WHAT YOU SHOULD DO: Please go over the material below and count each line with the string "Norint", giving only the total.

****************************************

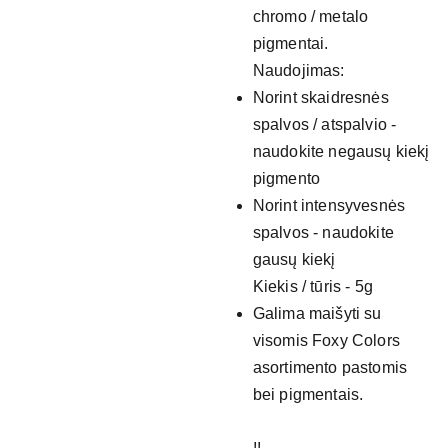
chromo / metalo
pigmentai.
Naudojimas:
Norint skaidresnės
spalvos / atspalvio -
naudokite negausų kiekį
pigmento
Norint intensyvesnės
spalvos - naudokite
gausų kiekį
Kiekis / tūris - 5g
Galima maišyti su
visomis Foxy Colors
asortimento pastomis
bei pigmentais.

****************************************

SOLUTION TO THIS EXERCISE: 2